La docteure Angemaëlle Desca, responsable du service pédiatrique de l’UHP, raconte qu’il y a des enfants qui arrivent avec des déshydratations sévères, altération de conscience, excavation, et en état de mort apparente. D’autres viennent avec déshydratation légère, c’est le cas des parents qui ont déjà commencé le processus d’hydratation. « Parfois, on reçoit des enfants dans un état très grave comme mort apparente. Pourtant, quand on questionne les parents, ils s’abstiennent de dire de quoi il s’agit vraiment. Avec le choléra, certains parents se sentent stigmatisés, ce qui fait qu’ils donnent de fausses informations par peur d’entendre que les leurs souffrent de cette maladie », avance la pédiatre, affirmant que des parents pensent même que ce n’est guère une maladie naturelle.
Quasi même son de cloche pour le Dr Jean Philippe Lerbourg, responsable médical du centre hospitalier rencontré dans ses bureaux. Avec une pile de dossiers à traiter, il explique qu’en général, les maladies féco-orales sont des maladies manuportées. C’est-à-dire que la contamination se fait par les mains en les mettant dans la bouche, mais les parasites se trouvent dans les selles, précise-t-il. Typhoïde, diarrhée, poliomyélite en font partie. Cependant, pour le moment, la plus présente en Haïti n’est autre que le choléra. « Le choléra est toujours là parce qu’il y a eu assez de cas au niveau de notre pédiatrie. Des enfants viennent avec de la diarrhée et des vomissements ».
Véritable défi pour Haïti ?
Haïti se retrouve au petit coin de l’assainissement. Les statistiques font état d’une situation catastrophique. Près de 25 % des ménages haïtiens ne possèdent aucune toilette.
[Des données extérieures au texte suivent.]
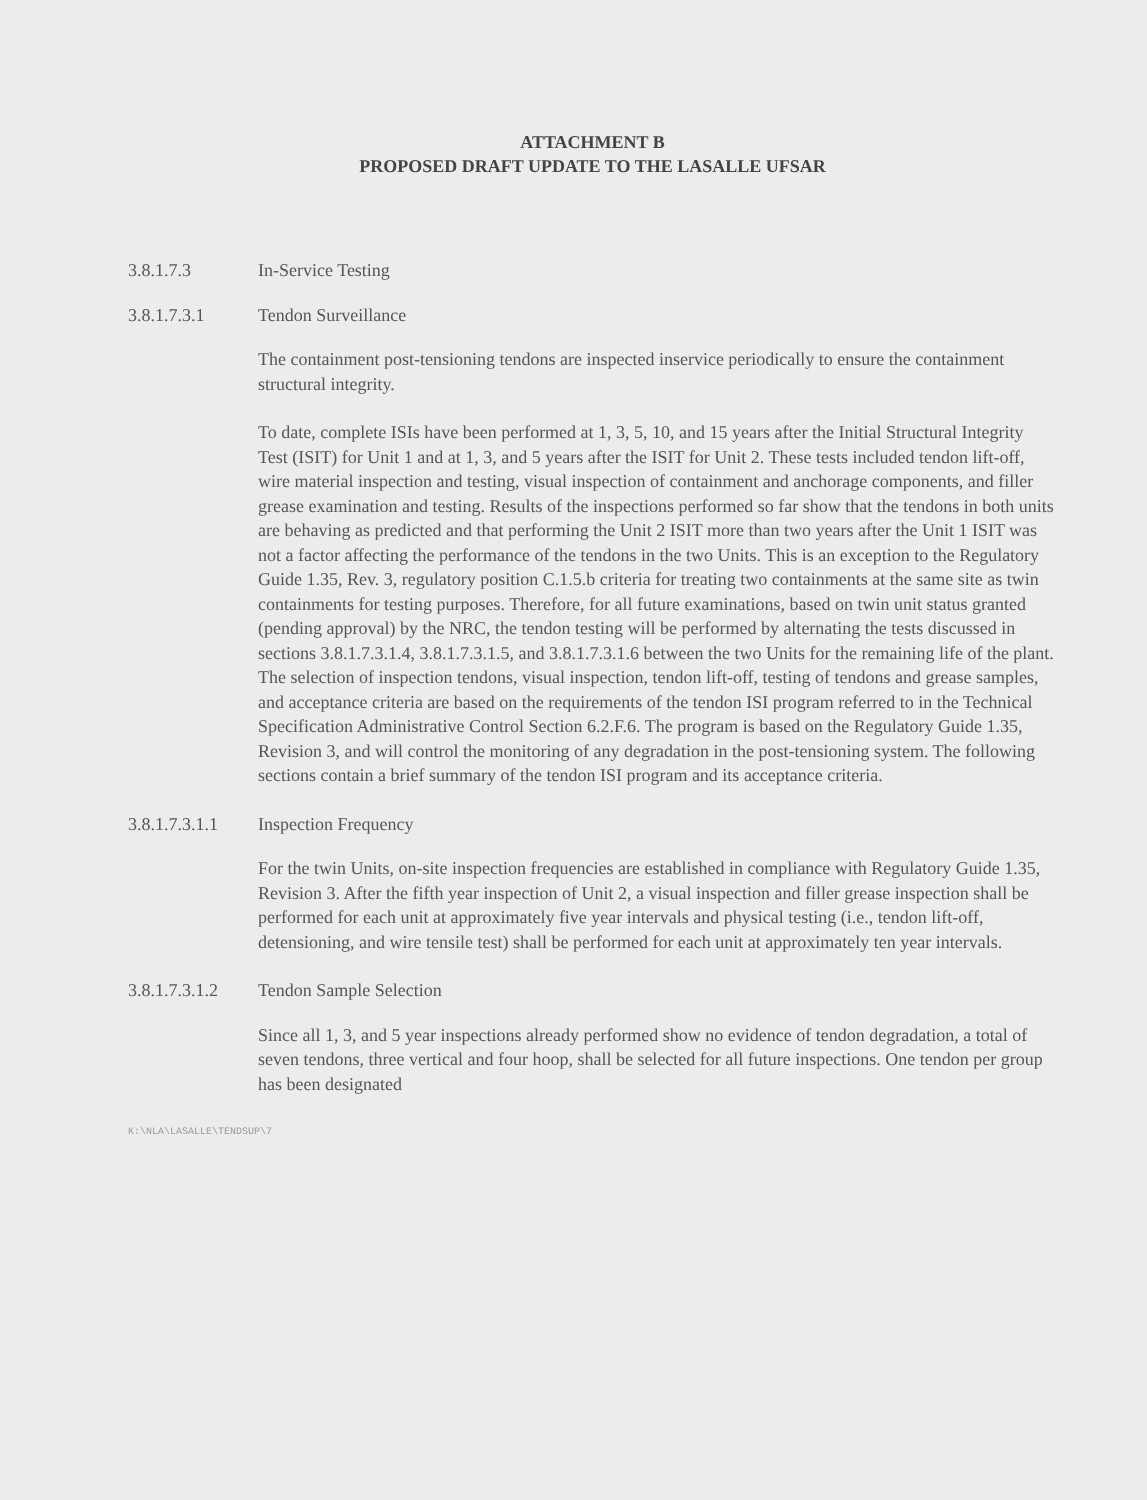ATTACHMENT B
PROPOSED DRAFT UPDATE TO THE LASALLE UFSAR
3.8.1.7.3 In-Service Testing
3.8.1.7.3.1 Tendon Surveillance
The containment post-tensioning tendons are inspected inservice periodically to ensure the containment structural integrity.
To date, complete ISIs have been performed at 1, 3, 5, 10, and 15 years after the Initial Structural Integrity Test (ISIT) for Unit 1 and at 1, 3, and 5 years after the ISIT for Unit 2. These tests included tendon lift-off, wire material inspection and testing, visual inspection of containment and anchorage components, and filler grease examination and testing. Results of the inspections performed so far show that the tendons in both units are behaving as predicted and that performing the Unit 2 ISIT more than two years after the Unit 1 ISIT was not a factor affecting the performance of the tendons in the two Units. This is an exception to the Regulatory Guide 1.35, Rev. 3, regulatory position C.1.5.b criteria for treating two containments at the same site as twin containments for testing purposes. Therefore, for all future examinations, based on twin unit status granted (pending approval) by the NRC, the tendon testing will be performed by alternating the tests discussed in sections 3.8.1.7.3.1.4, 3.8.1.7.3.1.5, and 3.8.1.7.3.1.6 between the two Units for the remaining life of the plant. The selection of inspection tendons, visual inspection, tendon lift-off, testing of tendons and grease samples, and acceptance criteria are based on the requirements of the tendon ISI program referred to in the Technical Specification Administrative Control Section 6.2.F.6. The program is based on the Regulatory Guide 1.35, Revision 3, and will control the monitoring of any degradation in the post-tensioning system. The following sections contain a brief summary of the tendon ISI program and its acceptance criteria.
3.8.1.7.3.1.1 Inspection Frequency
For the twin Units, on-site inspection frequencies are established in compliance with Regulatory Guide 1.35, Revision 3. After the fifth year inspection of Unit 2, a visual inspection and filler grease inspection shall be performed for each unit at approximately five year intervals and physical testing (i.e., tendon lift-off, detensioning, and wire tensile test) shall be performed for each unit at approximately ten year intervals.
3.8.1.7.3.1.2 Tendon Sample Selection
Since all 1, 3, and 5 year inspections already performed show no evidence of tendon degradation, a total of seven tendons, three vertical and four hoop, shall be selected for all future inspections. One tendon per group has been designated
K:\NLA\LASALLE\TENDSUP\7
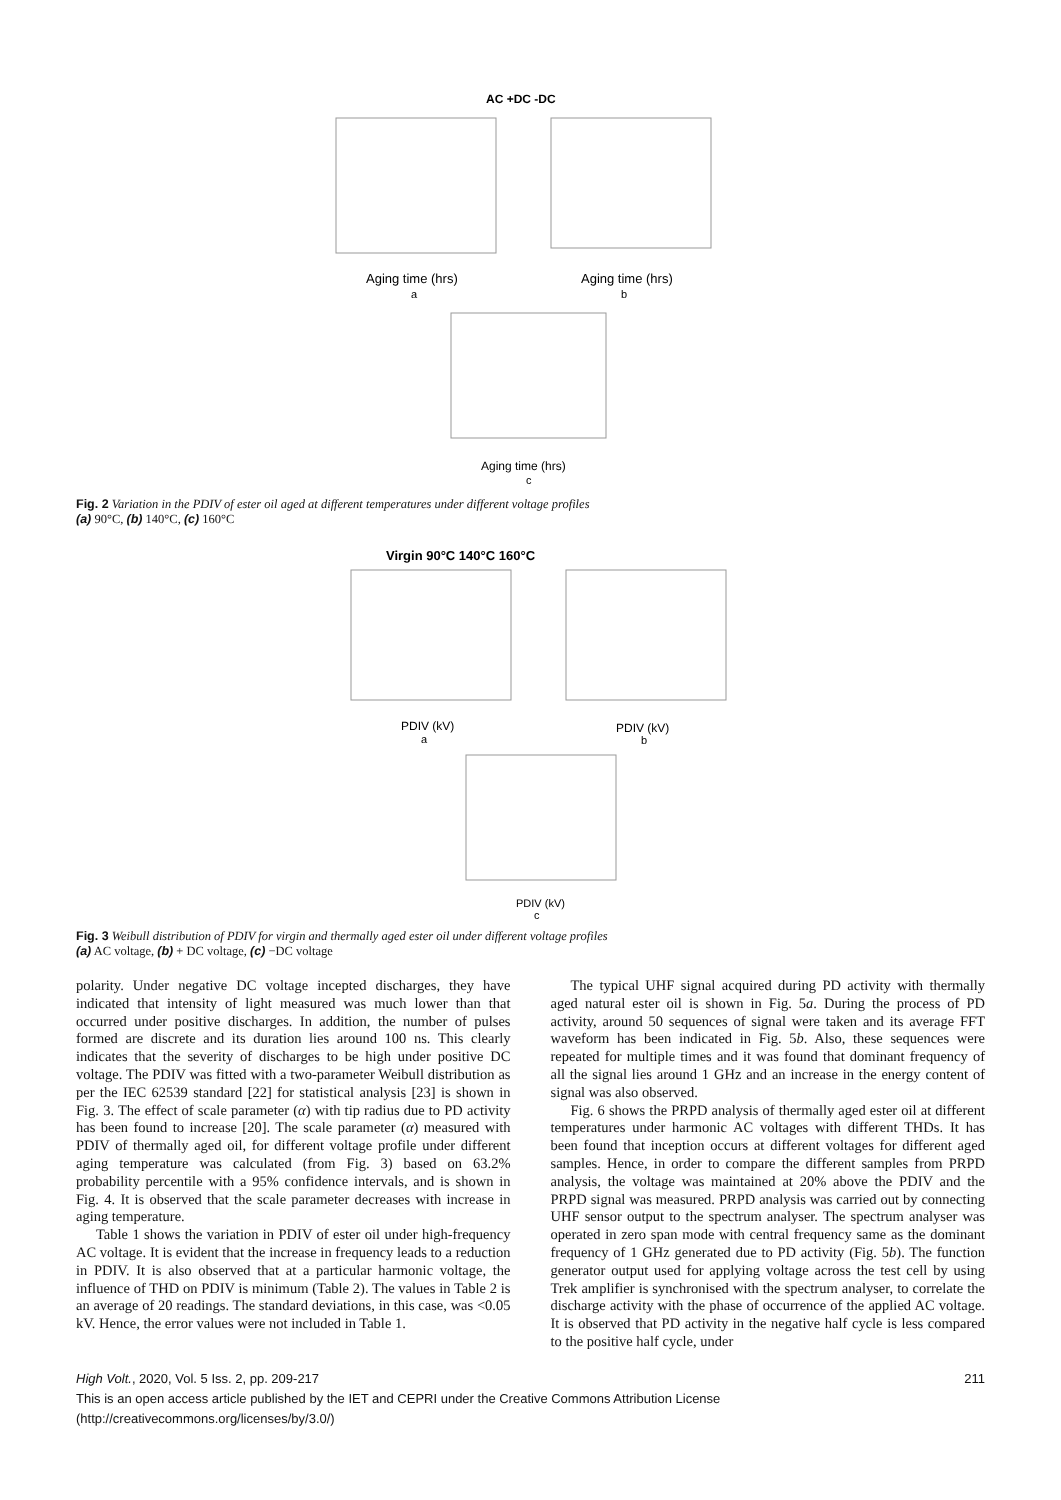AC +DC -DC
Aging time (hrs)
a
Aging time (hrs)
b
Aging time (hrs)
c
Fig. 2 Variation in the PDIV of ester oil aged at different temperatures under different voltage profiles
(a) 90°C, (b) 140°C, (c) 160°C
Virgin 90°C 140°C 160°C
PDIV (kV)
a
PDIV (kV)
b
PDIV (kV)
c
Fig. 3 Weibull distribution of PDIV for virgin and thermally aged ester oil under different voltage profiles
(a) AC voltage, (b) + DC voltage, (c) −DC voltage
polarity. Under negative DC voltage incepted discharges, they have indicated that intensity of light measured was much lower than that occurred under positive discharges. In addition, the number of pulses formed are discrete and its duration lies around 100 ns. This clearly indicates that the severity of discharges to be high under positive DC voltage. The PDIV was fitted with a two-parameter Weibull distribution as per the IEC 62539 standard [22] for statistical analysis [23] is shown in Fig. 3. The effect of scale parameter (α) with tip radius due to PD activity has been found to increase [20]. The scale parameter (α) measured with PDIV of thermally aged oil, for different voltage profile under different aging temperature was calculated (from Fig. 3) based on 63.2% probability percentile with a 95% confidence intervals, and is shown in Fig. 4. It is observed that the scale parameter decreases with increase in aging temperature.
Table 1 shows the variation in PDIV of ester oil under high-frequency AC voltage. It is evident that the increase in frequency leads to a reduction in PDIV. It is also observed that at a particular harmonic voltage, the influence of THD on PDIV is minimum (Table 2). The values in Table 2 is an average of 20 readings. The standard deviations, in this case, was <0.05 kV. Hence, the error values were not included in Table 1.
The typical UHF signal acquired during PD activity with thermally aged natural ester oil is shown in Fig. 5a. During the process of PD activity, around 50 sequences of signal were taken and its average FFT waveform has been indicated in Fig. 5b. Also, these sequences were repeated for multiple times and it was found that dominant frequency of all the signal lies around 1 GHz and an increase in the energy content of signal was also observed.
Fig. 6 shows the PRPD analysis of thermally aged ester oil at different temperatures under harmonic AC voltages with different THDs. It has been found that inception occurs at different voltages for different aged samples. Hence, in order to compare the different samples from PRPD analysis, the voltage was maintained at 20% above the PDIV and the PRPD signal was measured. PRPD analysis was carried out by connecting UHF sensor output to the spectrum analyser. The spectrum analyser was operated in zero span mode with central frequency same as the dominant frequency of 1 GHz generated due to PD activity (Fig. 5b). The function generator output used for applying voltage across the test cell by using Trek amplifier is synchronised with the spectrum analyser, to correlate the discharge activity with the phase of occurrence of the applied AC voltage. It is observed that PD activity in the negative half cycle is less compared to the positive half cycle, under
High Volt., 2020, Vol. 5 Iss. 2, pp. 209-217 211
This is an open access article published by the IET and CEPRI under the Creative Commons Attribution License
(http://creativecommons.org/licenses/by/3.0/)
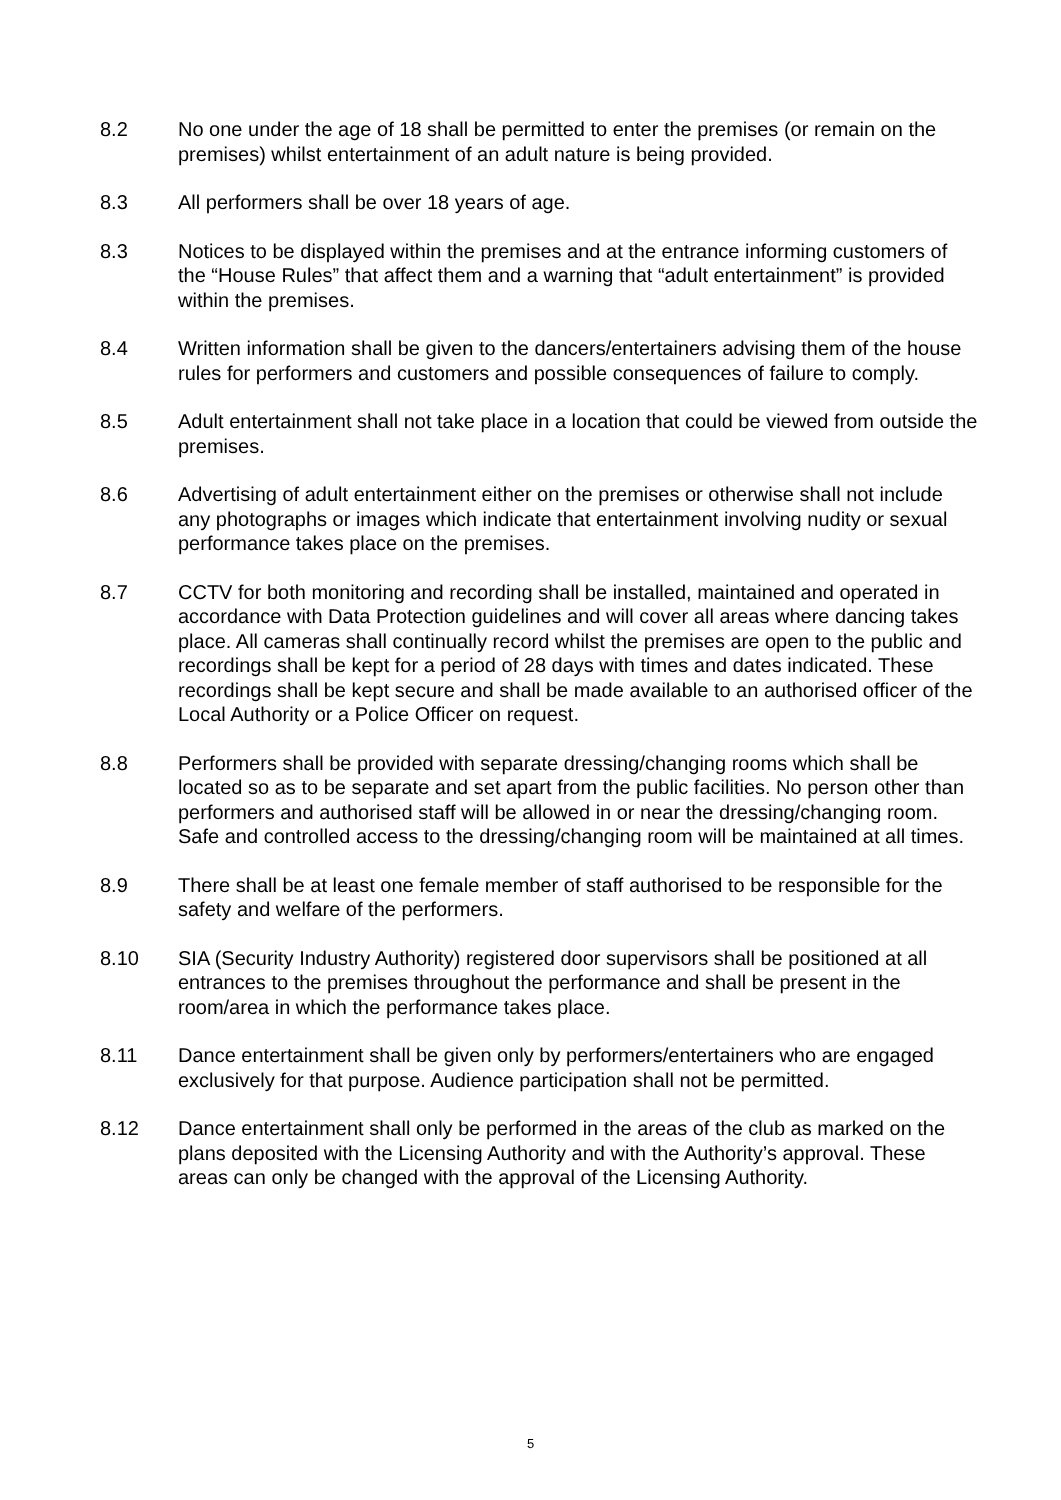8.2 No one under the age of 18 shall be permitted to enter the premises (or remain on the premises) whilst entertainment of an adult nature is being provided.
8.3 All performers shall be over 18 years of age.
8.3 Notices to be displayed within the premises and at the entrance informing customers of the “House Rules” that affect them and a warning that “adult entertainment” is provided within the premises.
8.4 Written information shall be given to the dancers/entertainers advising them of the house rules for performers and customers and possible consequences of failure to comply.
8.5 Adult entertainment shall not take place in a location that could be viewed from outside the premises.
8.6 Advertising of adult entertainment either on the premises or otherwise shall not include any photographs or images which indicate that entertainment involving nudity or sexual performance takes place on the premises.
8.7 CCTV for both monitoring and recording shall be installed, maintained and operated in accordance with Data Protection guidelines and will cover all areas where dancing takes place. All cameras shall continually record whilst the premises are open to the public and recordings shall be kept for a period of 28 days with times and dates indicated. These recordings shall be kept secure and shall be made available to an authorised officer of the Local Authority or a Police Officer on request.
8.8 Performers shall be provided with separate dressing/changing rooms which shall be located so as to be separate and set apart from the public facilities. No person other than performers and authorised staff will be allowed in or near the dressing/changing room. Safe and controlled access to the dressing/changing room will be maintained at all times.
8.9 There shall be at least one female member of staff authorised to be responsible for the safety and welfare of the performers.
8.10 SIA (Security Industry Authority) registered door supervisors shall be positioned at all entrances to the premises throughout the performance and shall be present in the room/area in which the performance takes place.
8.11 Dance entertainment shall be given only by performers/entertainers who are engaged exclusively for that purpose. Audience participation shall not be permitted.
8.12 Dance entertainment shall only be performed in the areas of the club as marked on the plans deposited with the Licensing Authority and with the Authority’s approval. These areas can only be changed with the approval of the Licensing Authority.
5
Dans les camps de réfugiés dans la zone métropolitaine, la situation n’est pas trop différente. Pas moins de 34 % des sites ne disposent pas de toilettes, d’après Global Protection Cluster (GPC). Dans celles qui en disposent, les toilettes sont en mauvais état. D’autre part, il y a l’accès à l’eau potable constituant un véritable luxe. « La majorité de la population n’y a pas accès », rappelle le Dr Jean Philippe Lerbourg, responsable médical de l’HUP, précisant que ces facteurs constituent une menace pour la vie de certains enfants.
Ces maladies sont tellement dangereuses que l’Organisation mondiale de la santé (OMS) montre que la diarrhée est la deuxième cause de mortalité chez les enfants de moins de cinq ans et qu’elle est à l’origine de 525 mille décès d’enfants par an. Dans cette même optique, la pédiatre Angemaëlle Desca souligne qu’en cas de déshydratation, l’enfant peut mourir. Et ce n’est pas tout. « Pour les cas de diarrhées chroniques, elles peuvent déboucher sur la malnutrition », ajoute-t-elle.
Et les statistiques communiquées par l’Hôpital universitaire la Paix (HUP) prouvent la gravité de la situation dans les centres hospitaliers du pays. Au moins un enfant arrive à l’hôpital chaque jour avec les signes des maladies féco-orales. Pour le mois de février, sur 66 enfants, 32 ont souffert de troubles digestifs. Tandis que, parmi 62 cas d’admission, 32 % d’entre eux étaient des mineurs contaminés. Pour le mois de janvier, sur 62 cas reçus, 24 avaient la diarrhée et des troubles digestifs, ce qui représente un pourcentage de 39 %. En plus de ces cas, 10 enfants sur 67 autres ayant la diarrhée ont été hospitalisés.